Payson Granite boulders!

Since the snow prevented us from visiting the Mogollon Rim Visitor Center, our final stop brought us to a delightful geologists’ playground of huge, round boulders of Payson Granite. These granites were altered through two main processes. First, joints formed in systematic orientations across these rocks. The joints could have formed during the contraction of the rock when it cooled, or more likely, from the release of stress when the rocks came up to the surface and were no longer experiencing pressure from overlying rock units (as Arlo has told us in structural many times, the joints would form in the direction of minimum principal stress). Then, a combination of freezing and thawing ate away at the edges of these joints in a spheroidal erosion process, rounding them out into the fun shape they hold today. They are called inselbergs, meaning “island mountain” in the original German. 
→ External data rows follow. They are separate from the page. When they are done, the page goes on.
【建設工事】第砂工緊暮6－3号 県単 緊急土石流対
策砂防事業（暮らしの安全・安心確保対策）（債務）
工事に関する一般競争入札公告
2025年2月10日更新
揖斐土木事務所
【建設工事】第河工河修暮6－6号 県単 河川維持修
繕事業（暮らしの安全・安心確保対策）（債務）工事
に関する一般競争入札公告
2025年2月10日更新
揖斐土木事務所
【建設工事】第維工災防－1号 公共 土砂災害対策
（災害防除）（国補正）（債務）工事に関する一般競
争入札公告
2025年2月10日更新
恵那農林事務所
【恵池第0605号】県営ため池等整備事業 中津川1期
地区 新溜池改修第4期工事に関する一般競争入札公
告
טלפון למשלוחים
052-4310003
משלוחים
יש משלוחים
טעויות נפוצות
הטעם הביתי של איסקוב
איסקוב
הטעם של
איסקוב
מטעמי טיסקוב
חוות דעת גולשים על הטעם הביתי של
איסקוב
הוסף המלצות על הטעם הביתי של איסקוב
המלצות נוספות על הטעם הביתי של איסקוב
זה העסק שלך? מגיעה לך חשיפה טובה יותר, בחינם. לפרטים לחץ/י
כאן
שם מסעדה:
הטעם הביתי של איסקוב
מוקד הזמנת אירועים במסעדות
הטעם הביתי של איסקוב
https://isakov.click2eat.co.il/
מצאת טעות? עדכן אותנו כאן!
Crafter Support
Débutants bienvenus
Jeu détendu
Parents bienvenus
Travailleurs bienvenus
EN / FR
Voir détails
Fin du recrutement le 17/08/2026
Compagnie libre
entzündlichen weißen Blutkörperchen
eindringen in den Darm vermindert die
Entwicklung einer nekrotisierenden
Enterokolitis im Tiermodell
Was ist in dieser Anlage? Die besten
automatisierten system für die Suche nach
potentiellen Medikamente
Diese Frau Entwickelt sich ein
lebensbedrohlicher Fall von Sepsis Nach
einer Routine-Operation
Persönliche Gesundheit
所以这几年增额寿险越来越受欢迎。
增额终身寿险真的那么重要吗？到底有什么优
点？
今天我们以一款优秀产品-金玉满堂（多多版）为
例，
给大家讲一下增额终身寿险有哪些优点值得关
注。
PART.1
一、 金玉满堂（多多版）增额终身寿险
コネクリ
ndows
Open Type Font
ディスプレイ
A close up of an inselberg, showing the joints running across the rock.

A slightly less close-up view of an inselberg and its joints.

An image of grus (no, not the Despicable Me ones), everyone’s new favorite gravel. They’re formed from weathering of quartz and feldspar crystals off of granite in arid environments.

Inselberg formations in the distance.

View of the Mogollon Rim from the Barnhardt trail, visible as a white band in the background. The rim marks the edge of the Colorado Plateau. 


Bonus: Got some delicious Mexican food for dinner today. Arlo had another small interaction with the police but again, everything is fine. NO need to worry.

That’s all for day one! Stay tuned for more hikes, great views, and incredible rock forms.

~Elena and Jasper

[Arlo police interaction count: 2]

Bad geology joke of the day:

Why didn’t the Maverick Shale want to buy a lottery ticket?

A: It didn’t need to; it already had mullions.